"Climate change is a global problem with grave implications: environmental, social, economic, political, and for the distribution of goods," the pontiff wrote. "It represents of the principal challenges facing humanity in our day."
Yet, according to a Reuters review of county documents in Texas and Oklahoma, Catholic Church authorities have signed a total of 235 oil and gas leasing deals with energy firms since 2010. Leasing documents additionally revealed that Church authorities received royalties ranging from 15-25% of the total value of resources taken from the ground.
Though the type of drilling is unclear, both Oklahoma and Texas have been at the forefront of a boom in US energy production through the controversial hydraulic fracturing method, known as fracking. The method involves injecting sand, chemicals, and water into the ground to crack open rock formations. Fracking has led to a surge in US energy production in recent years, however, it has also raised pollution and climate change concerns.

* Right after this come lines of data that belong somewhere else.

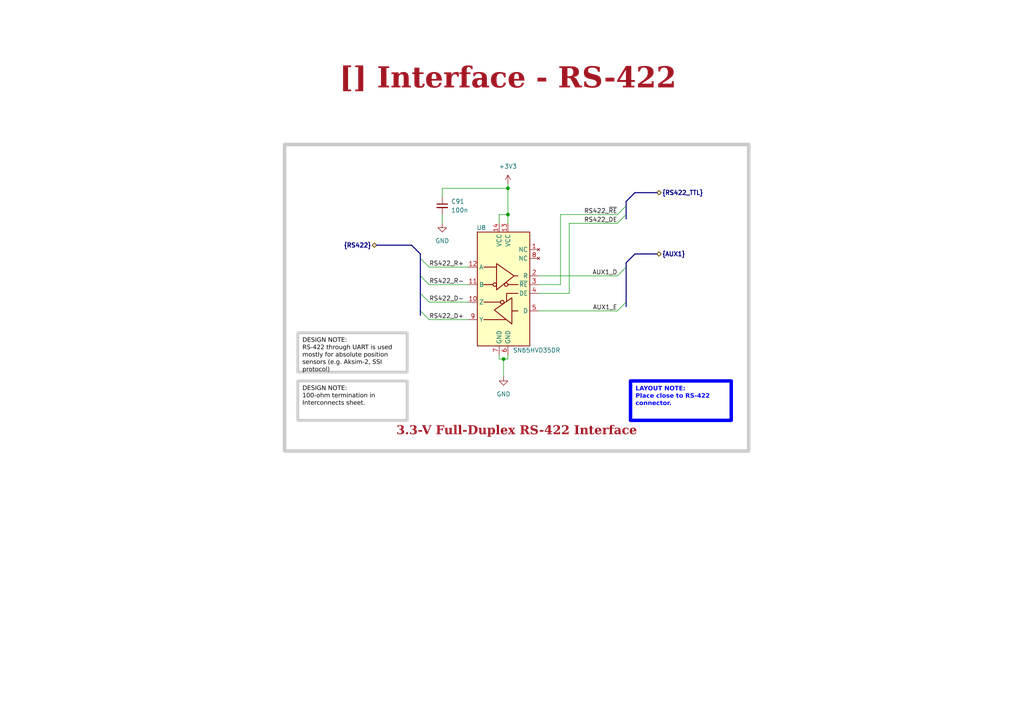
<source format=kicad_sch>
(kicad_sch (version 20230121) (generator eeschema)

  (uuid ea8c4f5e-7a49-4faf-a994-dbc85ed86b0a)

  (paper "A4")

  (title_block
    (title "Interface - RS-422")
    (date "2023-10-15")
    (rev "${REVISION}")
    (company "${COMPANY}")
    (comment 3 "Author: ${AUTHOR}")
  )

  

  (junction (at 146.05 104.14) (diameter 0) (color 0 0 0 0)
    (uuid 41b13aae-793b-4d71-9363-04e395836c86)
  )
  (junction (at 147.32 54.61) (diameter 0) (color 0 0 0 0)
    (uuid 5678c77c-55c0-4f63-b7e2-c038a5a67a61)
  )
  (junction (at 147.32 62.23) (diameter 0) (color 0 0 0 0)
    (uuid 70d56413-87f2-4fd4-b4a8-bab731d063b2)
  )

  (bus_entry (at 179.07 90.17) (size 2.54 -2.54)
    (stroke (width 0) (type default))
    (uuid 0ee55ace-5508-47d3-abf1-6df616032e28)
  )
  (bus_entry (at 179.07 64.77) (size 2.54 -2.54)
    (stroke (width 0) (type default))
    (uuid 31ce6b97-49ca-4ebd-ba01-5cf7f1fa63eb)
  )
  (bus_entry (at 179.07 62.23) (size 2.54 -2.54)
    (stroke (width 0) (type default))
    (uuid 3b7f786e-4ce4-423a-8d12-981a8c9571ff)
  )
  (bus_entry (at 121.92 90.17) (size 2.54 2.54)
    (stroke (width 0) (type default))
    (uuid 3c043b0a-e693-4991-8deb-452483e1d762)
  )
  (bus_entry (at 121.92 80.01) (size 2.54 2.54)
    (stroke (width 0) (type default))
    (uuid 4310e43b-1887-4111-bd3d-23674d8604dc)
  )
  (bus_entry (at 121.92 74.93) (size 2.54 2.54)
    (stroke (width 0) (type default))
    (uuid 444b5739-7f42-4a15-bd2c-80b94bb15aab)
  )
  (bus_entry (at 179.07 80.01) (size 2.54 -2.54)
    (stroke (width 0) (type default))
    (uuid c0a681e7-0112-4b4c-9bf9-903ce98b17f0)
  )
  (bus_entry (at 121.92 85.09) (size 2.54 2.54)
    (stroke (width 0) (type default))
    (uuid cc4be3f3-c3ac-4fbb-8fb8-de9926fd5958)
  )

  (wire (pts (xy 146.05 104.14) (xy 147.32 104.14))
    (stroke (width 0) (type default))
    (uuid 00199f0c-a3a7-44e6-98fd-921444f96596)
  )
  (wire (pts (xy 147.32 54.61) (xy 147.32 62.23))
    (stroke (width 0) (type default))
    (uuid 02b8faaa-ccbd-457f-9b30-3c999bfd07ac)
  )
  (wire (pts (xy 124.46 92.71) (xy 135.89 92.71))
    (stroke (width 0) (type default))
    (uuid 04be2095-540a-41a8-a25e-1276d29464f6)
  )
  (bus (pts (xy 184.15 73.66) (xy 181.61 76.2))
    (stroke (width 0) (type default))
    (uuid 10c3831b-9af1-41be-b76d-845a39f9a603)
  )

  (wire (pts (xy 124.46 82.55) (xy 135.89 82.55))
    (stroke (width 0) (type default))
    (uuid 113d9ebf-f756-4758-976b-50cfa0a3e1d3)
  )
  (bus (pts (xy 181.61 87.63) (xy 181.61 88.9))
    (stroke (width 0) (type default))
    (uuid 13a3a034-8d74-45cc-a98f-4592f412ade2)
  )

  (wire (pts (xy 144.78 104.14) (xy 144.78 102.87))
    (stroke (width 0) (type default))
    (uuid 20e1a266-3377-432f-a7cb-fc3fcb750325)
  )
  (wire (pts (xy 144.78 62.23) (xy 144.78 64.77))
    (stroke (width 0) (type default))
    (uuid 2709aad7-5597-49ee-acf7-c97731d71533)
  )
  (bus (pts (xy 121.92 80.01) (xy 121.92 85.09))
    (stroke (width 0) (type default))
    (uuid 2877ab09-c1be-41d8-9a11-bec3880d7b05)
  )
  (bus (pts (xy 121.92 73.66) (xy 121.92 74.93))
    (stroke (width 0) (type default))
    (uuid 2c96acfb-5420-4316-a277-bf203b7d6c4c)
  )

  (wire (pts (xy 156.21 80.01) (xy 179.07 80.01))
    (stroke (width 0) (type default))
    (uuid 33dd666b-fad1-4723-9a04-083ece8f1ed8)
  )
  (bus (pts (xy 121.92 74.93) (xy 121.92 80.01))
    (stroke (width 0) (type default))
    (uuid 38d2499a-372d-4ebe-8368-ac16e066a8f7)
  )
  (bus (pts (xy 119.38 71.12) (xy 121.92 73.66))
    (stroke (width 0) (type default))
    (uuid 3c5ca578-4bf5-472c-aaf3-6a69cc822967)
  )
  (bus (pts (xy 109.22 71.12) (xy 119.38 71.12))
    (stroke (width 0) (type default))
    (uuid 4486ada3-3191-4f4b-a8aa-4cb4cf698f81)
  )
  (bus (pts (xy 181.61 76.2) (xy 181.61 77.47))
    (stroke (width 0) (type default))
    (uuid 62597ff8-bffa-4450-8a84-921e4e8c8fd2)
  )
  (bus (pts (xy 181.61 62.23) (xy 181.61 63.5))
    (stroke (width 0) (type default))
    (uuid 64eac643-560f-44d2-a44d-3bc36e9708e4)
  )

  (wire (pts (xy 128.27 64.77) (xy 128.27 62.23))
    (stroke (width 0) (type default))
    (uuid 67222163-4554-4a54-b9bd-4814ebee4962)
  )
  (wire (pts (xy 128.27 54.61) (xy 147.32 54.61))
    (stroke (width 0) (type default))
    (uuid 717c5ba7-0736-4e76-98ac-09f9cf8a236c)
  )
  (wire (pts (xy 147.32 62.23) (xy 147.32 64.77))
    (stroke (width 0) (type default))
    (uuid 7fe6615e-dab7-4c07-b455-4a02dd10e5d1)
  )
  (wire (pts (xy 165.1 85.09) (xy 156.21 85.09))
    (stroke (width 0) (type default))
    (uuid 869808fa-3311-4341-ae39-1c3168bd7caf)
  )
  (wire (pts (xy 128.27 57.15) (xy 128.27 54.61))
    (stroke (width 0) (type default))
    (uuid 890c9a60-e5f6-41e7-8183-ac87b4eca840)
  )
  (bus (pts (xy 181.61 59.69) (xy 181.61 62.23))
    (stroke (width 0) (type default))
    (uuid 898add16-ff0b-4d53-845d-11ae3e55eae4)
  )

  (wire (pts (xy 124.46 87.63) (xy 135.89 87.63))
    (stroke (width 0) (type default))
    (uuid 8b401e81-af98-4786-bf24-a098db464f02)
  )
  (bus (pts (xy 184.15 55.88) (xy 181.61 58.42))
    (stroke (width 0) (type default))
    (uuid 8d605d90-b18e-4d50-9090-725cdf959a5f)
  )

  (wire (pts (xy 162.56 82.55) (xy 162.56 62.23))
    (stroke (width 0) (type default))
    (uuid 8d6ddfc2-f0c8-43bc-9133-27a661acfbfa)
  )
  (wire (pts (xy 124.46 77.47) (xy 135.89 77.47))
    (stroke (width 0) (type default))
    (uuid 8e6a9803-3157-49ec-9a6a-232715e532a3)
  )
  (bus (pts (xy 184.15 73.66) (xy 190.5 73.66))
    (stroke (width 0) (type default))
    (uuid 9359976b-9bd6-4d1f-8e30-bac21e79766c)
  )
  (bus (pts (xy 121.92 90.17) (xy 121.92 91.44))
    (stroke (width 0) (type default))
    (uuid 98a9f613-6ff7-42f1-9823-76984a0f1e48)
  )

  (wire (pts (xy 165.1 64.77) (xy 179.07 64.77))
    (stroke (width 0) (type default))
    (uuid 99083c7b-600c-4117-8b39-9d8b94e2e2b7)
  )
  (wire (pts (xy 147.32 102.87) (xy 147.32 104.14))
    (stroke (width 0) (type default))
    (uuid 9c8e99ca-8765-4803-af24-1714ad5f69c1)
  )
  (wire (pts (xy 162.56 62.23) (xy 179.07 62.23))
    (stroke (width 0) (type default))
    (uuid b8fa7b0f-193c-4e9f-a9fe-d745aa973d40)
  )
  (wire (pts (xy 165.1 64.77) (xy 165.1 85.09))
    (stroke (width 0) (type default))
    (uuid c461d0b9-99dd-40df-be08-8cd9d1a3342c)
  )
  (wire (pts (xy 156.21 90.17) (xy 179.07 90.17))
    (stroke (width 0) (type default))
    (uuid cb9076e7-8587-46ea-b21f-0ce1561a01aa)
  )
  (bus (pts (xy 121.92 85.09) (xy 121.92 90.17))
    (stroke (width 0) (type default))
    (uuid d1572b2f-c61f-42a1-8865-6416071b5994)
  )

  (wire (pts (xy 144.78 62.23) (xy 147.32 62.23))
    (stroke (width 0) (type default))
    (uuid d3706863-0c78-4068-bef3-51a3cb29b984)
  )
  (bus (pts (xy 184.15 55.88) (xy 190.5 55.88))
    (stroke (width 0) (type default))
    (uuid dc364b17-3b1b-4de3-a5da-0a6c73b52903)
  )

  (wire (pts (xy 156.21 82.55) (xy 162.56 82.55))
    (stroke (width 0) (type default))
    (uuid e213a60b-ecb7-4b9b-93a3-7755410b77a0)
  )
  (bus (pts (xy 181.61 77.47) (xy 181.61 87.63))
    (stroke (width 0) (type default))
    (uuid ebe4ae47-506c-4d73-980a-f5891576a815)
  )
  (bus (pts (xy 181.61 58.42) (xy 181.61 59.69))
    (stroke (width 0) (type default))
    (uuid edb146eb-0ab5-44e6-ae59-7c2caace5f86)
  )

  (wire (pts (xy 147.32 53.34) (xy 147.32 54.61))
    (stroke (width 0) (type default))
    (uuid ee96d5cd-5bad-47ba-be78-4338d4d70c7e)
  )
  (wire (pts (xy 146.05 104.14) (xy 144.78 104.14))
    (stroke (width 0) (type default))
    (uuid f47a332d-8388-4b84-8724-e160fba50283)
  )
  (wire (pts (xy 146.05 109.22) (xy 146.05 104.14))
    (stroke (width 0) (type default))
    (uuid f5b80b4f-e6c0-4605-852a-c613ae9566fd)
  )

  (rectangle (start 82.55 41.91) (end 217.17 130.81)
    (stroke (width 1) (type default) (color 200 200 200 1))
    (fill (type none))
    (uuid f8d2ae4c-c0f9-4388-aa8f-69ed2f57389d)
  )

  (text_box "LAYOUT NOTE:\nPlace close to RS-422 connector."
    (at 182.88 110.49 0) (size 29.21 11.43)
    (stroke (width 1) (type solid) (color 0 0 255 1))
    (fill (type none))
    (effects (font (face "Arial") (size 1.27 1.27) (thickness 0.4) bold (color 0 0 255 1)) (justify left top))
    (uuid 2062fa26-3463-481c-9bda-d9e69d4e3d15)
  )
  (text_box "DESIGN NOTE:\nRS-422 through UART is used mostly for absolute position sensors (e.g. Aksim-2, SSI protocol)"
    (at 86.36 96.52 0) (size 31.75 11.43)
    (stroke (width 0.8) (type solid) (color 200 200 200 1))
    (fill (type none))
    (effects (font (face "Arial") (size 1.27 1.27) (color 0 0 0 1)) (justify left top))
    (uuid 42017d90-04c3-455c-8e8e-9b068242d17e)
  )
  (text_box "DESIGN NOTE:\n100-ohm termination in Interconnects sheet."
    (at 86.36 110.49 0) (size 31.75 11.43)
    (stroke (width 0.8) (type solid) (color 200 200 200 1))
    (fill (type none))
    (effects (font (face "Arial") (size 1.27 1.27) (color 0 0 0 1)) (justify left top))
    (uuid aaf6c798-9e22-4514-9f2c-fa1877fc0545)
  )
  (text_box "3.3-V Full-Duplex RS-422 Interface"
    (at 83.82 119.38 0) (size 132.08 8.89)
    (stroke (width -0.0001) (type default))
    (fill (type none))
    (effects (font (face "Times New Roman") (size 2.54 2.54) (thickness 0.508) bold (color 162 22 34 1)) (justify bottom))
    (uuid c0a3a25c-2ad5-4f4a-8242-6059205fc2ad)
  )
  (text_box "[${#}] ${TITLE}"
    (at 78.74 16.51 0) (size 137.16 12.7)
    (stroke (width -0.0001) (type default))
    (fill (type none))
    (effects (font (face "Times New Roman") (size 6 6) (thickness 1.2) bold (color 162 22 34 1)))
    (uuid c735f9ec-0378-4258-b9f8-5758c1a63810)
  )

  (label "RS422_~{RE}" (at 179.07 62.23 180) (fields_autoplaced)
    (effects (font (size 1.27 1.27)) (justify right bottom))
    (uuid 18bcdd2c-2520-46ad-9e79-8fbf55bb3cb3)
  )
  (label "RS422_D-" (at 124.46 87.63 0) (fields_autoplaced)
    (effects (font (size 1.27 1.27)) (justify left bottom))
    (uuid 1b97778c-1695-4be3-8cd2-3f82f23c0e34)
  )
  (label "RS422_D+" (at 124.46 92.71 0) (fields_autoplaced)
    (effects (font (size 1.27 1.27)) (justify left bottom))
    (uuid 44fe1f59-c0c9-46e6-9ea6-fe6f95f8435e)
  )
  (label "RS422_R+" (at 124.46 77.47 0) (fields_autoplaced)
    (effects (font (size 1.27 1.27)) (justify left bottom))
    (uuid 4b9bcdd5-d45f-4d6d-873c-3adf46f39b4d)
  )
  (label "AUX1_E" (at 179.07 90.17 180) (fields_autoplaced)
    (effects (font (size 1.27 1.27)) (justify right bottom))
    (uuid 4e9d9ef5-2423-4f6e-850a-400414e16a91)
  )
  (label "AUX1_D" (at 179.07 80.01 180) (fields_autoplaced)
    (effects (font (size 1.27 1.27)) (justify right bottom))
    (uuid abef9605-c69a-47a8-9ffd-42b57aff8520)
  )
  (label "RS422_DE" (at 179.07 64.77 180) (fields_autoplaced)
    (effects (font (size 1.27 1.27)) (justify right bottom))
    (uuid c3568532-9732-42b6-a64b-9f06d6b67482)
  )
  (label "RS422_R-" (at 124.46 82.55 0) (fields_autoplaced)
    (effects (font (size 1.27 1.27)) (justify left bottom))
    (uuid e9397590-8039-465d-86a0-c106f70180d8)
  )

  (hierarchical_label "{RS422}" (shape bidirectional) (at 109.22 71.12 180) (fields_autoplaced)
    (effects (font (size 1.27 1.27) bold) (justify right))
    (uuid 2da82510-1a6f-4977-a60d-fe3e800c687f)
  )
  (hierarchical_label "{AUX1}" (shape bidirectional) (at 190.5 73.66 0) (fields_autoplaced)
    (effects (font (size 1.27 1.27) bold) (justify left))
    (uuid 4940b27b-48a7-4efb-a4dc-5ea2058e4354)
  )
  (hierarchical_label "{RS422_TTL}" (shape bidirectional) (at 190.5 55.88 0) (fields_autoplaced)
    (effects (font (size 1.27 1.27) bold) (justify left))
    (uuid 798d9341-dc5d-4cca-bbd6-6165d23ee3d4)
  )

  (symbol (lib_id "power:+3V3") (at 147.32 53.34 0) (unit 1)
    (in_bom yes) (on_board yes) (dnp no) (fields_autoplaced)
    (uuid 6226abcd-0a72-40dc-8a0a-3da7e24d0dfc)
    (property "Reference" "#PWR068" (at 147.32 57.15 0)
      (effects (font (size 1.27 1.27)) hide)
    )
    (property "Value" "+3V3" (at 147.32 48.26 0)
      (effects (font (size 1.27 1.27)))
    )
    (property "Footprint" "" (at 147.32 53.34 0)
      (effects (font (size 1.27 1.27)) hide)
    )
    (property "Datasheet" "" (at 147.32 53.34 0)
      (effects (font (size 1.27 1.27)) hide)
    )
    (pin "1" (uuid 73c4e0f3-a4d4-45d2-b8e0-f0732813c4cc))
    (instances
      (project "bldc_controller"
        (path "/0650c7a8-acba-429c-9f8e-eec0baf0bc1c/fede4c36-00cc-4d3d-b71c-5243ba232202/a62105fd-dfaf-4ee0-a401-8aa0e7120758"
          (reference "#PWR068") (unit 1)
        )
      )
    )
  )

  (symbol (lib_id "Device:C_Small") (at 128.27 59.69 0) (unit 1)
    (in_bom yes) (on_board yes) (dnp no) (fields_autoplaced)
    (uuid 7830bc81-589c-4c4e-a685-e4375d89ef62)
    (property "Reference" "C91" (at 130.81 58.4263 0)
      (effects (font (size 1.27 1.27)) (justify left))
    )
    (property "Value" "100n" (at 130.81 60.9663 0)
      (effects (font (size 1.27 1.27)) (justify left))
    )
    (property "Footprint" "0_capacitor_smd:C_0402_1005_DensityHigh" (at 128.27 59.69 0)
      (effects (font (size 1.27 1.27)) hide)
    )
    (property "Datasheet" "~" (at 128.27 59.69 0)
      (effects (font (size 1.27 1.27)) hide)
    )
    (pin "1" (uuid 73c892bf-77a2-4044-8125-47e6eaa0bc37))
    (pin "2" (uuid f488072c-0b40-4bc7-8101-c397c39d569d))
    (instances
      (project "bldc_controller"
        (path "/0650c7a8-acba-429c-9f8e-eec0baf0bc1c/fede4c36-00cc-4d3d-b71c-5243ba232202/a62105fd-dfaf-4ee0-a401-8aa0e7120758"
          (reference "C91") (unit 1)
        )
      )
    )
  )

  (symbol (lib_id "power:GND") (at 128.27 64.77 0) (unit 1)
    (in_bom yes) (on_board yes) (dnp no) (fields_autoplaced)
    (uuid eb44b7c5-3329-42b3-9eeb-05b4d5995b6d)
    (property "Reference" "#PWR066" (at 128.27 71.12 0)
      (effects (font (size 1.27 1.27)) hide)
    )
    (property "Value" "GND" (at 128.27 69.85 0)
      (effects (font (size 1.27 1.27)))
    )
    (property "Footprint" "" (at 128.27 64.77 0)
      (effects (font (size 1.27 1.27)) hide)
    )
    (property "Datasheet" "" (at 128.27 64.77 0)
      (effects (font (size 1.27 1.27)) hide)
    )
    (pin "1" (uuid da1888d4-20cf-4dd7-8f0a-e433e143dbf7))
    (instances
      (project "bldc_controller"
        (path "/0650c7a8-acba-429c-9f8e-eec0baf0bc1c/fede4c36-00cc-4d3d-b71c-5243ba232202/a62105fd-dfaf-4ee0-a401-8aa0e7120758"
          (reference "#PWR066") (unit 1)
        )
      )
    )
  )

  (symbol (lib_id "power:GND") (at 146.05 109.22 0) (unit 1)
    (in_bom yes) (on_board yes) (dnp no) (fields_autoplaced)
    (uuid f03fe810-c2cd-4daa-89dc-4978733f08bf)
    (property "Reference" "#PWR067" (at 146.05 115.57 0)
      (effects (font (size 1.27 1.27)) hide)
    )
    (property "Value" "GND" (at 146.05 114.3 0)
      (effects (font (size 1.27 1.27)))
    )
    (property "Footprint" "" (at 146.05 109.22 0)
      (effects (font (size 1.27 1.27)) hide)
    )
    (property "Datasheet" "" (at 146.05 109.22 0)
      (effects (font (size 1.27 1.27)) hide)
    )
    (pin "1" (uuid 4f3a52d6-03bd-40f4-b352-3c344c014aeb))
    (instances
      (project "bldc_controller"
        (path "/0650c7a8-acba-429c-9f8e-eec0baf0bc1c/fede4c36-00cc-4d3d-b71c-5243ba232202/a62105fd-dfaf-4ee0-a401-8aa0e7120758"
          (reference "#PWR067") (unit 1)
        )
      )
    )
  )

  (symbol (lib_id "0_interface_uart:SN65HVD35DR") (at 146.05 85.09 0) (mirror y) (unit 1)
    (in_bom yes) (on_board yes) (dnp no)
    (uuid fadb8f36-89de-42be-992e-0d85c012ce54)
    (property "Reference" "U8" (at 140.97 66.04 0)
      (effects (font (size 1.27 1.27)) (justify left))
    )
    (property "Value" "SN65HVD35DR" (at 162.56 101.6 0)
      (effects (font (size 1.27 1.27)) (justify left))
    )
    (property "Footprint" "0_interface_uart:SOIC-14 5.4mm" (at 146.05 107.95 0)
      (effects (font (size 1.27 1.27)) hide)
    )
    (property "Datasheet" "https://www.ti.com/lit/ds/symlink/sn65hvd30.pdf" (at 144.78 111.76 0)
      (effects (font (size 1.27 1.27)) hide)
    )
    (pin "1" (uuid 670b247e-57f1-418c-8cb7-66e9c911810c))
    (pin "10" (uuid a4912a21-bd8a-4bfc-9ed5-0c2ce7d5fac9))
    (pin "11" (uuid ead0bd9a-ebb6-4791-a973-9b43b6a85958))
    (pin "12" (uuid f4bbfea6-5bea-4ec5-854e-e7e61b93944e))
    (pin "13" (uuid a7ab31dc-d22f-4e55-9feb-75be87cf6522))
    (pin "14" (uuid 16972310-1756-41c8-8cb4-211d932f75ab))
    (pin "2" (uuid 640f6f42-4224-4e71-bed4-201cd99ffdc3))
    (pin "3" (uuid 23ddf0ba-e73b-4ed2-92b8-763336f9553f))
    (pin "4" (uuid 8abc498b-7828-408f-9aa4-66c3486f8a5a))
    (pin "5" (uuid 25f56761-c7a4-4fc3-9fcc-18cd1376d10e))
    (pin "6" (uuid 717a6002-98f1-4c9a-acc2-ec0f294d6ba0))
    (pin "7" (uuid 1d283deb-abee-4258-b49a-dfbfb8fa089f))
    (pin "8" (uuid 35ff11c9-30c3-470d-bec9-2c85582862fa))
    (pin "9" (uuid 87094105-3ba0-48af-b37d-5fff7703123b))
    (instances
      (project "bldc_controller"
        (path "/0650c7a8-acba-429c-9f8e-eec0baf0bc1c/fede4c36-00cc-4d3d-b71c-5243ba232202/a62105fd-dfaf-4ee0-a401-8aa0e7120758"
          (reference "U8") (unit 1)
        )
      )
    )
  )
)

</source>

Reuters’ review found that Catholic archdioceses in Texas and Oklahoma have signed energy deals with companies like Apache Corp, Cabot, Chesapeake, Devon Energy, and Range Resources, all of which have been active in the fracking boom. Catholic institutions in the US have made millions of dollars from these investments, according to the review.
While the Pope’s encyclical warned of the dangers of climate change, the Vatican has no power over the investment decisions of US Catholic Churches. Such a responsibility is at the discretion of US bishops, and though there are guidelines warning against investments in companies related to abortion, contraception and tobacco, the energy market is completely open for US Churches.
“There has been some inconsistency between what the Pope has said and what the Church is doing in US oil and gas country,” Mickey Thompson, a consultant and former director of Oklahoma Independent Petroleum Association, told Reuters.
The most recent deal was signed by Oklahoma City Archbishop Pail S. Coakley, giving Comanche Resources the rights to operate on 160 acres in exchange for 18.75% of the resources produced. Coakley has also signed other deals in the past, receiving up to 25% in royalties.
The Diocese of Forth Worth in Texas has received a total of $31,661 from leases signed in the fiscal 2015 year alone, suggesting a larger rift between the Church’s practice and the Pope’s campaign against climate change, as some of these leases were signed after the pontiff’s encyclical.
"The way the leases are written it is very difficult to cancel a lease that is in production," Spokesman for the diocese Pat Svacina said. "The Diocese always reviews the viability and desirability of renewing a lease at the conclusion of a current lease."
Meanwhile, the spokesman for the Archdiocese of San Antonio, which has been collecting energy royalties since the 1950s, said that the pontiff’s encyclical will not change any plans the church’s practice of signing leases with the energy industry.
Though the Archbishop "is well aware of and deeply respects" the pope’s encyclical, Jordan McMurrough said "the archdiocese currently does not plan changes to its long-standing practice of granting oil and gas leases."
The review comes as Pope Francis makes his first state visit to the US, where he is scheduled to make stops in New York and Philadelphia after his stay in Washington, DC. The pontiff will also deliver a historic address to a joint session of Congress, during which he may advocate for action on climate change.